The complaint states that Mondrian died four years after arriving in the United States, “unaware that he had any recourse to recover his prized painting. Similarly, Harry Holtzman also died without learning that Mondrian, and thus he, owned the painting.”

One of the trustees bringing the lawsuit, Madalena Holtzman, said in a statement to ARTnews that this “great work by Mondrian was seized by the Nazis. We are greatly disappointed that we have been compelled to take legal action to enforce our rights.”

The PMA has forcefully rejected the accusation that Composition was acquired illegitimately. Holtzman, who died in 1987, did not challenge the PMA’s ownership of the painting, officials said.

In a statement to ARTnews, the museum said it “fully supports restoring artwork looted by the Nazi regime to its rightful owners, and we have done so in the past.” However, “the private trust that is suing the Museum has no legitimate claim to Composition with Blue by Piet Mondrian. In fact, the painting was purchased by A.E. Gallatin, a friend of the painter’s, who, with Mondrian’s full knowledge and continuous support displayed it publicly. Mondrian even volunteered to restore the work for Gallatin and expressed great pleasure with Gallatin’s stewardship of the painting.”
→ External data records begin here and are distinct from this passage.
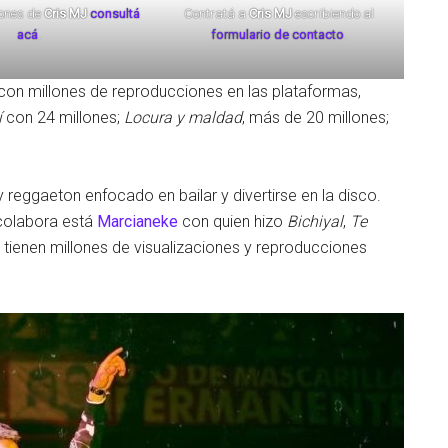
iones de
Cris MJ
consultá
Contratá a
Cris MJ
escribiendo al
acá
.
formulario de contacto
.
on millones de reproducciones en las plataformas,
í
con 24 millones;
Locura y maldad
, más de 20 millones;
reggaeton enfocado en bailar y divertirse en la disco.
 colabora está
Marcianeke
con quien hizo
Bichiyal
,
Te
tienen millones de visualizaciones y reproducciones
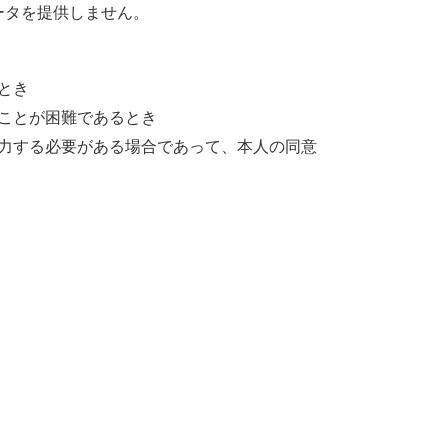
ータを提供しません。
とき
ことが困難であるとき
力する必要がある場合であって、本人の同意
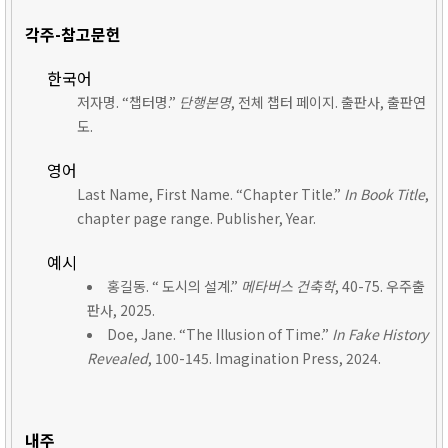
각주-참고문헌
한국어
저자명. “챕터명.”
단행본명
, 전체 챕터 페이지. 출판사, 출판연
도.
영어
Last Name, First Name. “Chapter Title.”
In Book Title
,
chapter page range. Publisher, Year.
예시
홍길동. “ 도시의 설계.”
메타버스 건축학
, 40-75. 우주출
판사, 2025.
Doe, Jane. “The Illusion of Time.”
In Fake History
Revealed
, 100-145. Imagination Press, 2024.
내주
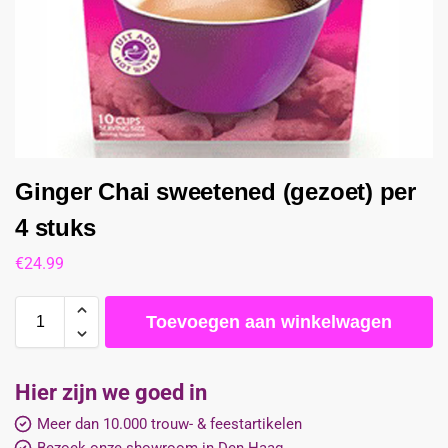
Ginger Chai sweetened (gezoet) per
4 stuks
€
24.99
Toevoegen aan winkelwagen
Hier zijn we goed in
Meer dan 10.000 trouw- & feestartikelen
Bezoek onze showroom in Den Haag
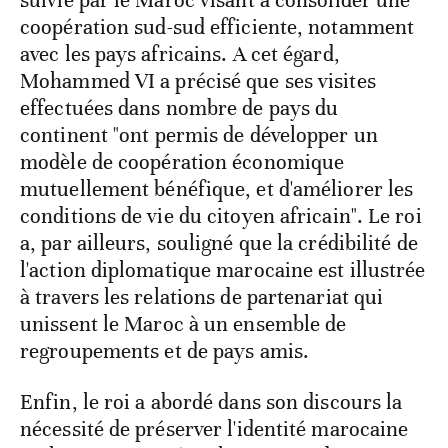
coopération sud-sud efficiente, notamment
avec les pays africains. A cet égard,
Mohammed VI a précisé que ses visites
effectuées dans nombre de pays du
continent "ont permis de développer un
modèle de coopération économique
mutuellement bénéfique, et d'améliorer les
conditions de vie du citoyen africain". Le roi
a, par ailleurs, souligné que la crédibilité de
l'action diplomatique marocaine est illustrée
à travers les relations de partenariat qui
unissent le Maroc à un ensemble de
regroupements et de pays amis.
Enfin, le roi a abordé dans son discours la
nécessité de préserver l'identité marocaine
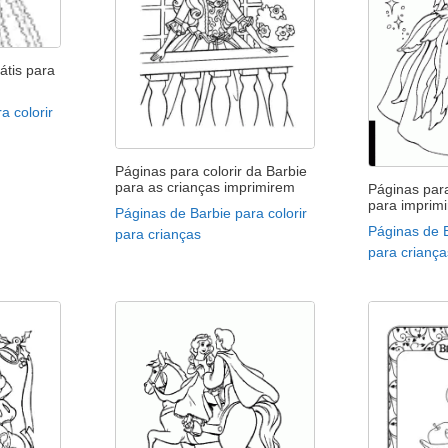
átis para
a colorir
Páginas para colorir da Barbie
para as crianças imprimirem
Páginas para
para imprimi
Páginas de Barbie para colorir
Páginas de B
para crianças
para criança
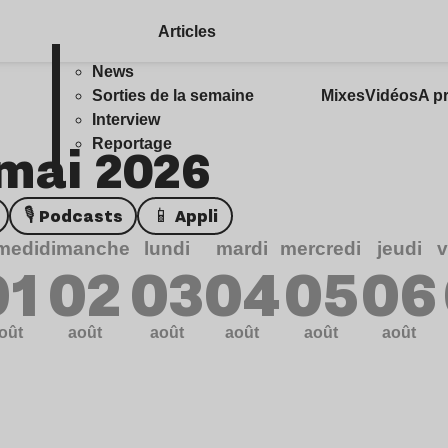
Articles
News
Sorties de la semaine
Mixes
Vidéos
A p
Interview
 mai 2026
Reportage
🎙️ Podcasts
📱 Appli
medi
dimanche
lundi
mardi
mercredi
jeudi
v
01
02
03
04
05
06
oût
août
août
août
août
août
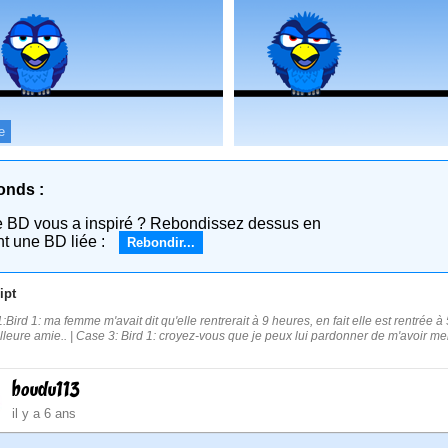
e
onds :
e BD vous a inspiré ? Rebondissez dessus en
nt une BD liée :
Rebondir...
ipt
Bird 1: ma femme m'avait dit qu'elle rentrerait à 9 heures, en fait elle est rentrée à 
lleure amie.. | Case 3: Bird 1: croyez-vous que je peux lui pardonner de m'avoir me
boudu113
il y a 6 ans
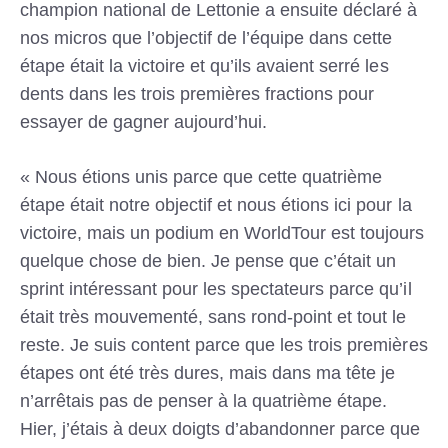
champion national de Lettonie a ensuite déclaré à
nos micros que l’objectif de l’équipe dans cette
étape était la victoire et qu’ils avaient serré les
dents dans les trois premières fractions pour
essayer de gagner aujourd’hui.
« Nous étions unis parce que cette quatrième
étape était notre objectif et nous étions ici pour la
victoire, mais un podium en WorldTour est toujours
quelque chose de bien. Je pense que c’était un
sprint intéressant pour les spectateurs parce qu’il
était très mouvementé, sans rond-point et tout le
reste. Je suis content parce que les trois premières
étapes ont été très dures, mais dans ma tête je
n’arrêtais pas de penser à la quatrième étape.
Hier, j’étais à deux doigts d’abandonner parce que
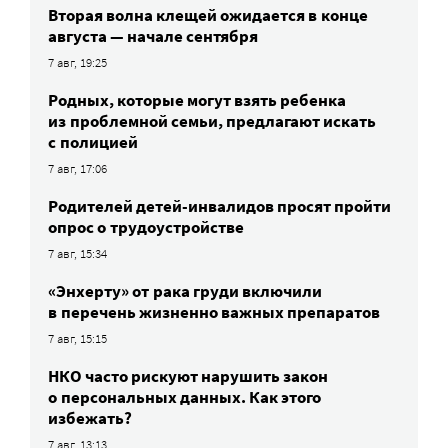
Вторая волна клещей ожидается в конце
августа — начале сентября
7 авг, 19:25
Родных, которые могут взять ребенка
из проблемной семьи, предлагают искать
с полицией
7 авг, 17:06
Родителей детей-инвалидов просят пройти
опрос о трудоустройстве
7 авг, 15:34
«Энхерту» от рака груди включили
в перечень жизненно важных препаратов
7 авг, 15:15
НКО часто рискуют нарушить закон
о персональных данных. Как этого
избежать?
7 авг, 13:13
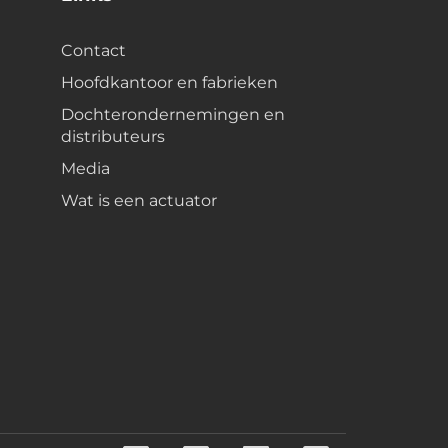
Contact
Hoofdkantoor en fabrieken
Dochterondernemingen en
distributeurs
Media
Wat is een actuator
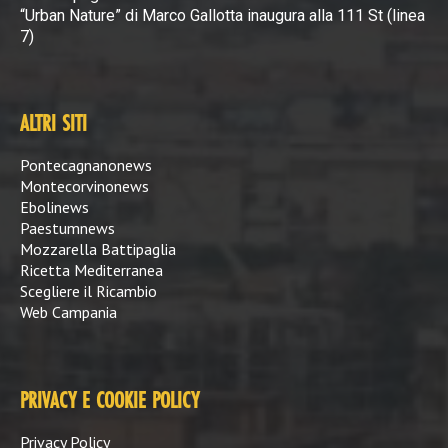
“Urban Nature” di Marco Gallotta inaugura alla 111 St (linea
7)
ALTRI SITI
Pontecagnanonews
Montecorvinonews
Ebolinews
Paestumnews
Mozzarella Battipaglia
Ricetta Mediterranea
Scegliere il Ricambio
Web Campania
PRIVACY E COOKIE POLICY
Privacy Policy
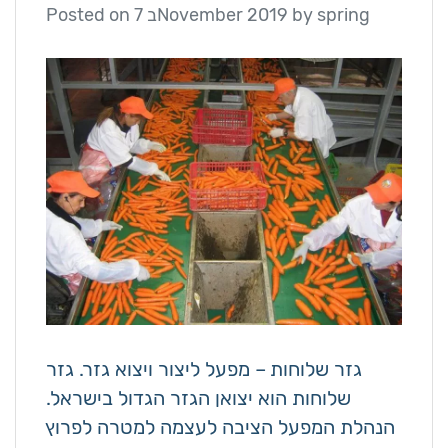
spring
by
7 בNovember 2019
Posted on
גזר שלוחות – מפעל ליצור ויצוא גזר. גזר
שלוחות הוא יצואן הגזר הגדול בישראל.
הנהלת המפעל הציבה לעצמה למטרה לפרוץ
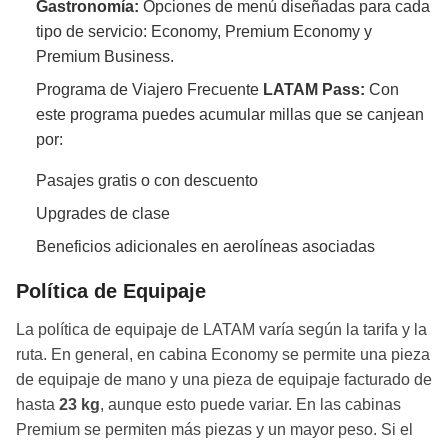
Gastronomía:
Opciones de menú diseñadas para cada
tipo de servicio: Economy, Premium Economy y
Premium Business.
Programa de Viajero Frecuente
LATAM Pass:
Con
este programa puedes acumular millas que se canjean
por:
Pasajes gratis o con descuento
Upgrades de clase
Beneficios adicionales en aerolíneas asociadas
Política de Equipaje
La política de equipaje de LATAM varía según la tarifa y la
ruta. En general, en cabina Economy se permite una pieza
de equipaje de mano y una pieza de equipaje facturado de
hasta
23 kg
, aunque esto puede variar. En las cabinas
Premium se permiten más piezas y un mayor peso. Si el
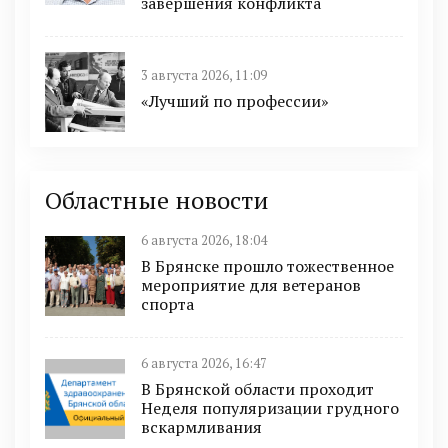
завершения конфликта
3 августа 2026, 11:09
«Лучший по профессии»
Областные новости
6 августа 2026, 18:04
В Брянске прошло тожественное
мероприятие для ветеранов
спорта
6 августа 2026, 16:47
В Брянской области проходит
Неделя популяризации грудного
вскармливания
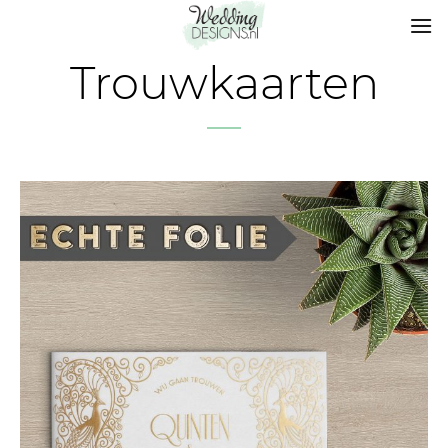
Trouwkaarten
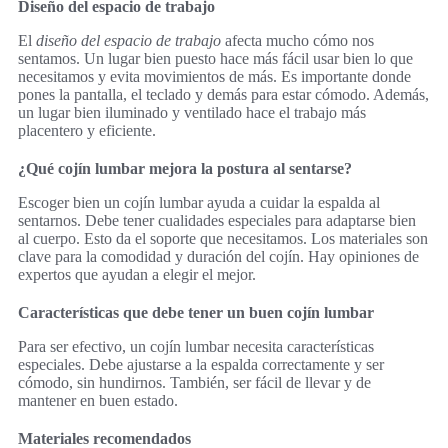
Diseño del espacio de trabajo
El
diseño del espacio de trabajo
afecta mucho cómo nos
sentamos. Un lugar bien puesto hace más fácil usar bien lo que
necesitamos y evita movimientos de más. Es importante donde
pones la pantalla, el teclado y demás para estar cómodo. Además,
un lugar bien iluminado y ventilado hace el trabajo más
placentero y eficiente.
¿Qué cojín lumbar mejora la postura al sentarse?
Escoger bien un cojín lumbar ayuda a cuidar la espalda al
sentarnos. Debe tener cualidades especiales para adaptarse bien
al cuerpo. Esto da el soporte que necesitamos. Los materiales son
clave para la comodidad y duración del cojín. Hay opiniones de
expertos que ayudan a elegir el mejor.
Características que debe tener un buen cojín lumbar
Para ser efectivo, un cojín lumbar necesita características
especiales. Debe ajustarse a la espalda correctamente y ser
cómodo, sin hundirnos. También, ser fácil de llevar y de
mantener en buen estado.
Materiales recomendados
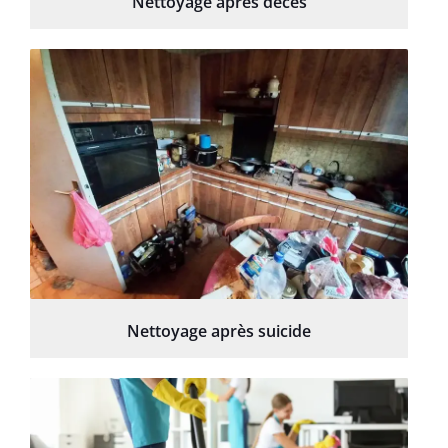
Nettoyage après décès
Nettoyage après suicide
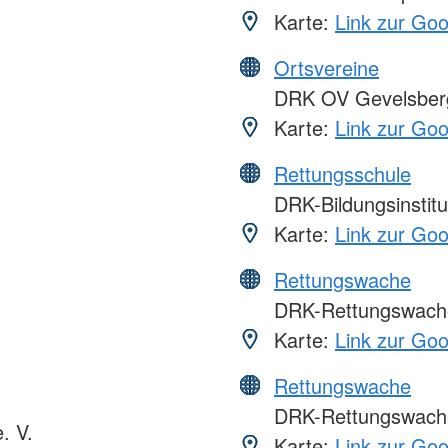
Karte:
Link zur Go
Ortsvereine
DRK OV Gevelsber
Karte:
Link zur Go
Rettungsschule
DRK-Bildungsinsti
Karte:
Link zur Go
Rettungswache
DRK-Rettungswach
Karte:
Link zur Go
Rettungswache
DRK-Rettungswache
. V.
Karte:
Link zur Go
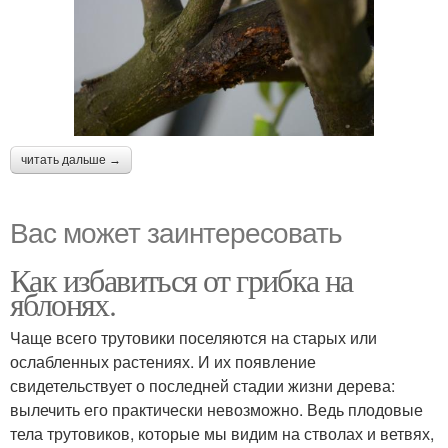
читать дальше →
Вас может заинтересовать
Как избавиться от грибка на
яблонях.
Чаще всего трутовики поселяются на старых или
ослабленных растениях. И их появление
свидетельствует о последней стадии жизни дерева:
вылечить его практически невозможно. Ведь плодовые
тела трутовиков, которые мы видим на стволах и ветвях,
The museum said it will “vigorously defend against this meritless claim.”

Last year, the Kunstmuseen Krefeld faced a similar lawsuit filed by the estate seeking the forfeiture of four of the artist’s paintings loaned to the German institution in 1929. The lawsuit also sought damages for four additional works that were allegedly sold in the 1950s to finance the acquisitions of works by Marc Chagall, Henri Matisse, and Pablo Picasso. According to the heirs, the works surfaced in storage in 1947, but the museum neither notified the estate nor promptly listed the paintings in its inventory.

The heirs publicly claimed ownership rights to the Krefeld group in 2018, according to a report in the New York Times. The museum told the Times that the institution believes that the works were gifts from Mondrian, but did not have evidence to prove this claim. A spokesperson for the museum said that Mondrian “regularly gave away paintings for which he no longer had any use.”